▶ _Material provided_:
..............................

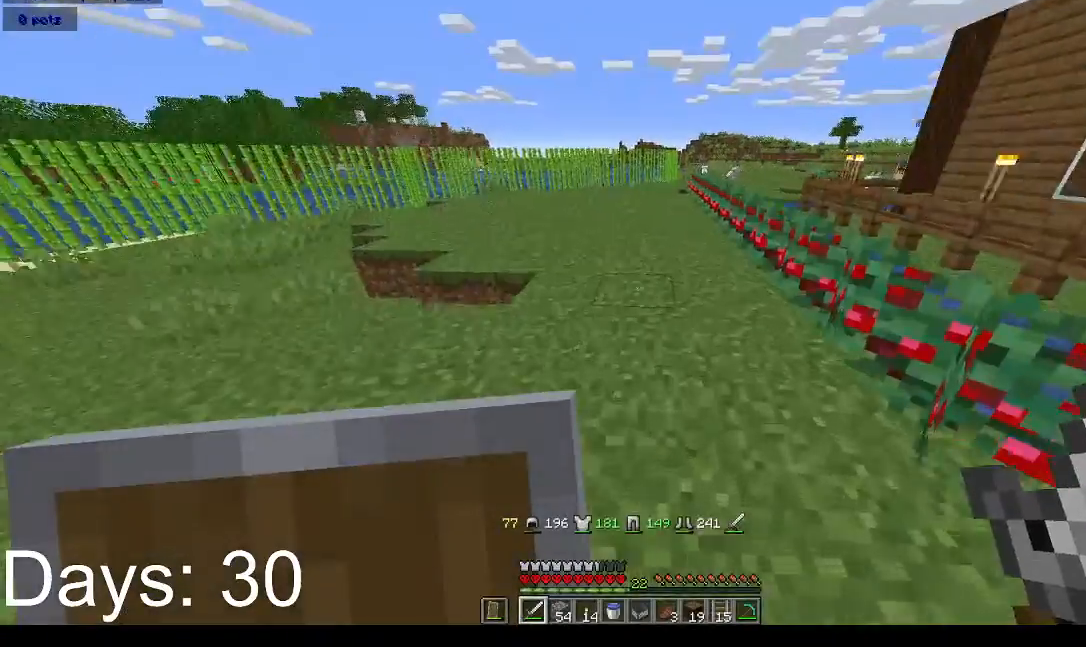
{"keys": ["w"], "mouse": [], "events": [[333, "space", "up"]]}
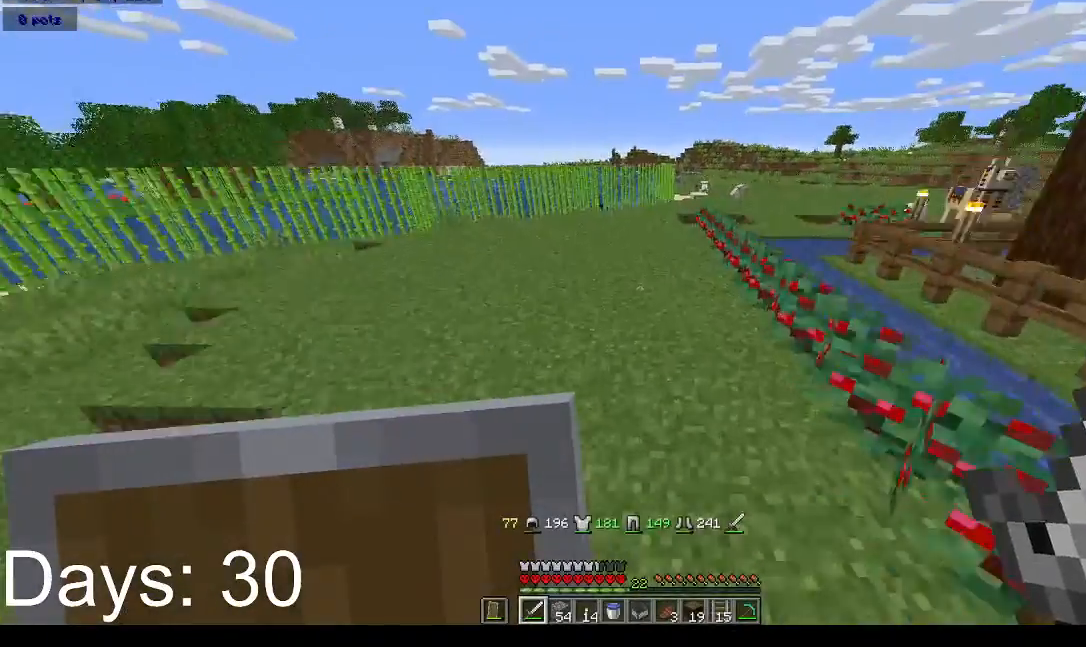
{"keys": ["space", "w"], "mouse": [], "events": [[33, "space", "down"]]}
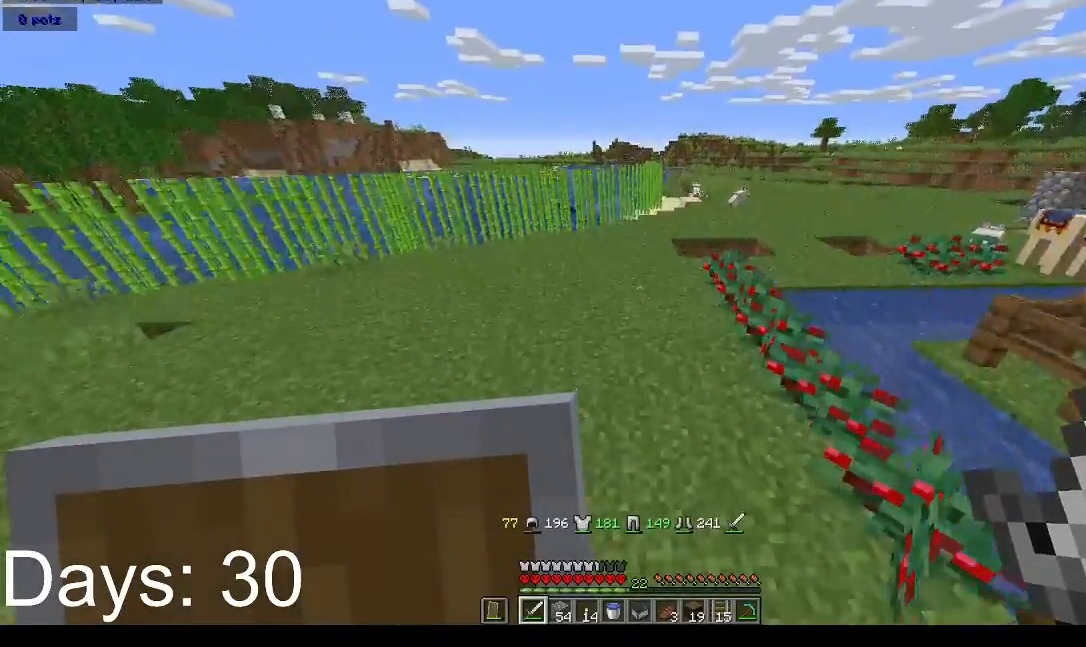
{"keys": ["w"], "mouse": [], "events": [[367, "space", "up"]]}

..............................

▶ _Your objective_: Reproduce the material word for word. Any pictures should be left out of the copy.

▶ _Exercise result_:
{"keys": ["w"], "mouse": [], "events": [[333, "space", "up"]]}
{"keys": ["space", "w"], "mouse": [], "events": [[33, "space", "down"]]}
{"keys": ["w"], "mouse": [], "events": [[367, "space", "up"]]}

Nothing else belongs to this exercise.